─── THE RECORDS
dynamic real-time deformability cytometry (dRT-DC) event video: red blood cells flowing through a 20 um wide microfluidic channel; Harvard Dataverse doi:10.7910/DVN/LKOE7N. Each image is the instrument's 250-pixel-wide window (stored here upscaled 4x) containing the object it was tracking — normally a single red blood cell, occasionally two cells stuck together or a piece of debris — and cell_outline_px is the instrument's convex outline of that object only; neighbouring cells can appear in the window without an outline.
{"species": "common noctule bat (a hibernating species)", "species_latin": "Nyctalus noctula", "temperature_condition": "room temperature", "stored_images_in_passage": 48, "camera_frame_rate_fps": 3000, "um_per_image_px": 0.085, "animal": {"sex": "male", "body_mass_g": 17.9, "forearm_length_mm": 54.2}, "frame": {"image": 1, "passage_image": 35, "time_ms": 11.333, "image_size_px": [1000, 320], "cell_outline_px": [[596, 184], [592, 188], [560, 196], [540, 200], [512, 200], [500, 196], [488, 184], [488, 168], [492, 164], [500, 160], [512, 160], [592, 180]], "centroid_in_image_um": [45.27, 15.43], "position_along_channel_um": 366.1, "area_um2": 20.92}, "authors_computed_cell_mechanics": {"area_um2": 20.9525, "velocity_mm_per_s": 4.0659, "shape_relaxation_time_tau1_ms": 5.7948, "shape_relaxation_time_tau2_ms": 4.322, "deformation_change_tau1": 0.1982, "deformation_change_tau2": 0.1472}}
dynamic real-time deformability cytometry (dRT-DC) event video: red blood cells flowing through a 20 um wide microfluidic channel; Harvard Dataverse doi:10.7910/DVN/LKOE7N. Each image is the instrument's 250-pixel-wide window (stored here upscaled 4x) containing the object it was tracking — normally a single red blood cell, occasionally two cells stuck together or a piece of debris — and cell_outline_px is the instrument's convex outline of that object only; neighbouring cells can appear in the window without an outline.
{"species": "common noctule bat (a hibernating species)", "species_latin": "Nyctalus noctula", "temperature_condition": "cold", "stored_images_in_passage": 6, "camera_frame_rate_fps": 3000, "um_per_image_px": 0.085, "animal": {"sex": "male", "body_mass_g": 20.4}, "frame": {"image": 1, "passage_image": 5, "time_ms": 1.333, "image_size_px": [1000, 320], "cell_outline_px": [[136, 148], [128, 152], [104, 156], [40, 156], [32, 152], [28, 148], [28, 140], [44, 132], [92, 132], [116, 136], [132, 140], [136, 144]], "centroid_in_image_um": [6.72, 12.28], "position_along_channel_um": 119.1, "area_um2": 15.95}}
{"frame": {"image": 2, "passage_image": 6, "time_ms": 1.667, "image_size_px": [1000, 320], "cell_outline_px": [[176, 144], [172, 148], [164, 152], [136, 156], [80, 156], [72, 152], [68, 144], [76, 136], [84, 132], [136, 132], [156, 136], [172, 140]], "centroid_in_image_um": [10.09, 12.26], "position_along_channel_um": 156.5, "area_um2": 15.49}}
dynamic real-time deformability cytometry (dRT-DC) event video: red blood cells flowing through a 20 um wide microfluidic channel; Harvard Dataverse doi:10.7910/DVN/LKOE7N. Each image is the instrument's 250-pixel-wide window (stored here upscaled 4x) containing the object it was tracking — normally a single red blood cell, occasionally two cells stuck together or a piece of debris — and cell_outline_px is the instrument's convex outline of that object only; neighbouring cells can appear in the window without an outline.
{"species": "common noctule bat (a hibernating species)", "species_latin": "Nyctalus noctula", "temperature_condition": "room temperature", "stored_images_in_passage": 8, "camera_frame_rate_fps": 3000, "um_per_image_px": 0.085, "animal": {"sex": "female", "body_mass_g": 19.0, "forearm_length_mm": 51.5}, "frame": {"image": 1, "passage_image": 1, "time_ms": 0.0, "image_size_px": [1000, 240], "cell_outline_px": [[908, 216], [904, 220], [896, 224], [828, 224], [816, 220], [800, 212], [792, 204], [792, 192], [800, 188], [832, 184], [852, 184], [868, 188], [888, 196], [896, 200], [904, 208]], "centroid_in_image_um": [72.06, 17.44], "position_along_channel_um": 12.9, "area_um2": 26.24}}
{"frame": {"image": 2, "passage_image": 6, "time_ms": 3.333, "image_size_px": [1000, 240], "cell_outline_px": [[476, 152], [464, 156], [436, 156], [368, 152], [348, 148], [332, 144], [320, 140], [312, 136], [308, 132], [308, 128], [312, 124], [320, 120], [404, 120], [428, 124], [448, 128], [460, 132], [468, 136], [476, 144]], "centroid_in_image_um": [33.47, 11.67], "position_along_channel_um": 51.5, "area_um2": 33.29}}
──────
→ **EXERCISE**:
Reproduce every line of the data verbatim.

→ **OUTPUT OF THE TASK**:
dynamic real-time deformability cytometry (dRT-DC) event video: red blood cells flowing through a 20 um wide microfluidic channel; Harvard Dataverse doi:10.7910/DVN/LKOE7N. Each image is the instrument's 250-pixel-wide window (stored here upscaled 4x) containing the object it was tracking — normally a single red blood cell, occasionally two cells stuck together or a piece of debris — and cell_outline_px is the instrument's convex outline of that object only; neighbouring cells can appear in the window without an outline.
{"species": "common noctule bat (a hibernating species)", "species_latin": "Nyctalus noctula", "temperature_condition": "room temperature", "stored_images_in_passage": 48, "camera_frame_rate_fps": 3000, "um_per_image_px": 0.085, "animal": {"sex": "male", "body_mass_g": 17.9, "forearm_length_mm": 54.2}, "frame": {"image": 1, "passage_image": 35, "time_ms": 11.333, "image_size_px": [1000, 320], "cell_outline_px": [[596, 184], [592, 188], [560, 196], [540, 200], [512, 200], [500, 196], [488, 184], [488, 168], [492, 164], [500, 160], [512, 160], [592, 180]], "centroid_in_image_um": [45.27, 15.43], "position_along_channel_um": 366.1, "area_um2": 20.92}, "authors_computed_cell_mechanics": {"area_um2": 20.9525, "velocity_mm_per_s": 4.0659, "shape_relaxation_time_tau1_ms": 5.7948, "shape_relaxation_time_tau2_ms": 4.322, "deformation_change_tau1": 0.1982, "deformation_change_tau2": 0.1472}}
dynamic real-time deformability cytometry (dRT-DC) event video: red blood cells flowing through a 20 um wide microfluidic channel; Harvard Dataverse doi:10.7910/DVN/LKOE7N. Each image is the instrument's 250-pixel-wide window (stored here upscaled 4x) containing the object it was tracking — normally a single red blood cell, occasionally two cells stuck together or a piece of debris — and cell_outline_px is the instrument's convex outline of that object only; neighbouring cells can appear in the window without an outline.
{"species": "common noctule bat (a hibernating species)", "species_latin": "Nyctalus noctula", "temperature_condition": "cold", "stored_images_in_passage": 6, "camera_frame_rate_fps": 3000, "um_per_image_px": 0.085, "animal": {"sex": "male", "body_mass_g": 20.4}, "frame": {"image": 1, "passage_image": 5, "time_ms": 1.333, "image_size_px": [1000, 320], "cell_outline_px": [[136, 148], [128, 152], [104, 156], [40, 156], [32, 152], [28, 148], [28, 140], [44, 132], [92, 132], [116, 136], [132, 140], [136, 144]], "centroid_in_image_um": [6.72, 12.28], "position_along_channel_um": 119.1, "area_um2": 15.95}}
{"frame": {"image": 2, "passage_image": 6, "time_ms": 1.667, "image_size_px": [1000, 320], "cell_outline_px": [[176, 144], [172, 148], [164, 152], [136, 156], [80, 156], [72, 152], [68, 144], [76, 136], [84, 132], [136, 132], [156, 136], [172, 140]], "centroid_in_image_um": [10.09, 12.26], "position_along_channel_um": 156.5, "area_um2": 15.49}}
dynamic real-time deformability cytometry (dRT-DC) event video: red blood cells flowing through a 20 um wide microfluidic channel; Harvard Dataverse doi:10.7910/DVN/LKOE7N. Each image is the instrument's 250-pixel-wide window (stored here upscaled 4x) containing the object it was tracking — normally a single red blood cell, occasionally two cells stuck together or a piece of debris — and cell_outline_px is the instrument's convex outline of that object only; neighbouring cells can appear in the window without an outline.
{"species": "common noctule bat (a hibernating species)", "species_latin": "Nyctalus noctula", "temperature_condition": "room temperature", "stored_images_in_passage": 8, "camera_frame_rate_fps": 3000, "um_per_image_px": 0.085, "animal": {"sex": "female", "body_mass_g": 19.0, "forearm_length_mm": 51.5}, "frame": {"image": 1, "passage_image": 1, "time_ms": 0.0, "image_size_px": [1000, 240], "cell_outline_px": [[908, 216], [904, 220], [896, 224], [828, 224], [816, 220], [800, 212], [792, 204], [792, 192], [800, 188], [832, 184], [852, 184], [868, 188], [888, 196], [896, 200], [904, 208]], "centroid_in_image_um": [72.06, 17.44], "position_along_channel_um": 12.9, "area_um2": 26.24}}
{"frame": {"image": 2, "passage_image": 6, "time_ms": 3.333, "image_size_px": [1000, 240], "cell_outline_px": [[476, 152], [464, 156], [436, 156], [368, 152], [348, 148], [332, 144], [320, 140], [312, 136], [308, 132], [308, 128], [312, 124], [320, 120], [404, 120], [428, 124], [448, 128], [460, 132], [468, 136], [476, 144]], "centroid_in_image_um": [33.47, 11.67], "position_along_channel_um": 51.5, "area_um2": 33.29}}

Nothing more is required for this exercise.